It’s not just ingredients that make a dish trendy
“Great chefs love fashion,” says Boston Public’s Pino Maffeo. “And great food, like great fashion, goes through time warps where something that was perfect a year or two ago is totally unstylish today.” Although edible fashion isn’t as fickle as the wearable kind, just as the popular fit of a pair of jeans and the length of a skirt evolve from season to season and year to year, so does the aesthetic of food presentation. Since we eat not just with our mouths but with our eyes, most of us develop a pretty reliable food “fashion sense” fairly early on. So is there a current food fashion trend — or something that’s decidedly not fashionable these days? We’ve had vertical food, squiggly food, fanciful food. We’ve had busy plates, simple plates, and dishes with foams and aerosols. What’s in now?

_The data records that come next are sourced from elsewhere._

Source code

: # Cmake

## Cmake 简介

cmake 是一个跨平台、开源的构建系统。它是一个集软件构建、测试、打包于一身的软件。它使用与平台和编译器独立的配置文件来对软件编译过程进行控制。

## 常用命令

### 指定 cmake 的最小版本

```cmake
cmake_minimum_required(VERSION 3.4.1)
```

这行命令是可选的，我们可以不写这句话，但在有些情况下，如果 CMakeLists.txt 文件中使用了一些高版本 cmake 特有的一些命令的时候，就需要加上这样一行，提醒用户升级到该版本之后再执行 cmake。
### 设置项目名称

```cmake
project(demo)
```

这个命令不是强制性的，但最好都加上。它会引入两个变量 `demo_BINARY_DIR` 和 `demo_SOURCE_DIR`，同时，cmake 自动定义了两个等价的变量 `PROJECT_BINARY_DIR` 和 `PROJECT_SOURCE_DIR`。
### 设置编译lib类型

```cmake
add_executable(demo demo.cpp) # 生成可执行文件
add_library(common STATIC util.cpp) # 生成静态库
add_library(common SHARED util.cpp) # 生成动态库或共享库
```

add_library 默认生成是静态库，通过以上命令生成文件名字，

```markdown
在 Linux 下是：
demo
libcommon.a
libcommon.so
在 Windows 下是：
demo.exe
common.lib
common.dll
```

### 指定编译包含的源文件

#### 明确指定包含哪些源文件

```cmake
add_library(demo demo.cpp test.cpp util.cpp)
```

In a word: less. Less frou-frou. Fewer ingredients. Simple techniques. Smaller portions. Balance, harmony, and respect for the ingredients. Legal Sea Foods chef Jeff Tenner calls “foams and manipulated looks so last year.” Deconstructed presentations and tall plates are also passé. What’s in now, says Tenner, are dishes that are “ingredientcentric.” That squares with my observations. Take a look at high-end food photography, such as the covers of Gourmet and Food & Wine magazines. Gone are the towers and poufs. The chicken looks like chicken, the veggies are bright and crunchy, the desserts look like something you might make at home if you’d been born with the baking gene. How we see fine food photographed, as with models on the runway, molds our vision of what’s fashionable.
As it turns out, many chefs have design talents that rival their palates and technical mastery. A dish is their canvas. But artistry alone isn’t sufficient when you want your diners to clean their plates. The objective is harmony: an artful balance of flavors, textures, colors, shapes, ingredients, and technique. Beautiful dishes don’t happen by accident. How to plate a dish is a highly conscious decision — and process — for many chefs. Peter Eco, executive chef at 33 Restaurant & Lounge, likes to turn a plate and look at it from multiple angles. “I ask myself, how will the plate look in the dining room, and how does the plate eat?” he says. “How hard do I want the diner to work to eat their food? Is the tuile too thick? Is the bacon too big and bulky, requiring excessive biting and chewing? If a person is righthanded, chances are they will eat what is on the right side of the plate first. I try to take this into account and then decorate the plate. Some dishes I splay out on the plate and garnish lightly; o hers I stack vertically.”
Pino Maffeo agrees. “The manner in which a modern, intelligent chef plates is a way of telling the diner how to eat the food,” he says. “You have to look at the dish to decode the way the chef hopesyou will eat it. If the purée is under the protein, or the sauce on top of it, the chef is signaling that you should eat them together in one bite. If the sauce is a long squiggle that cuts across the plate— we call it the ‘swoosh,’ after the Nike logo — then the chef wants you to dip each forkful in the sauce. If the plate is a play on color — like lots of different greens — or on different textures such as foam, sponge, gelée, or a crispy thing on top, that’s telling you something, too. For most cuttingedge chefs, every dish is a play on different elements of shape, color, texture, temperature. But if the meal doesn’t taste delicious and if the presentation distracts you from your table conversation, the chef has lost his way.”
Indeed: no food fashion is a success unless the diners buy in. Boston plates used to be constrained by a perception of “value” coming from jumbo portions of protein and mounds of many foods on each plate. But we’ve moved on from that mentality. “For many years, diners felt ripped off if their plate didn’t look big enough or wasn’t piled high with mashed potatoes,” says Dante chef/owner Dante deMagistris. “Today, the idea is to fill you up with food that is stylish and a little sexy, and that satisfies you. It’s not about how big it looks.”
On the other hand, there are classic dishes, just as there is classic fashion, like the blue blazer or the little black dress. Steakhouses stay true to classics with a nod here or there. And even tall food can be classic in its own way. Peter Eco recalls that chef Alfred Portale of New York’s Gotham Bar & Grill “essentially invented vertical food with his composed salad. To this day, his dinner salad still stands a good five inches or more and looks wonderfully dramatic. Some would say it is passé, but I think it still looks beautiful and impressive.” And that’s worth something. After all, food could taste just as wonderful and be just as nutritious if we ate with our eyes closed, but who wants pleasure without a side dish of style?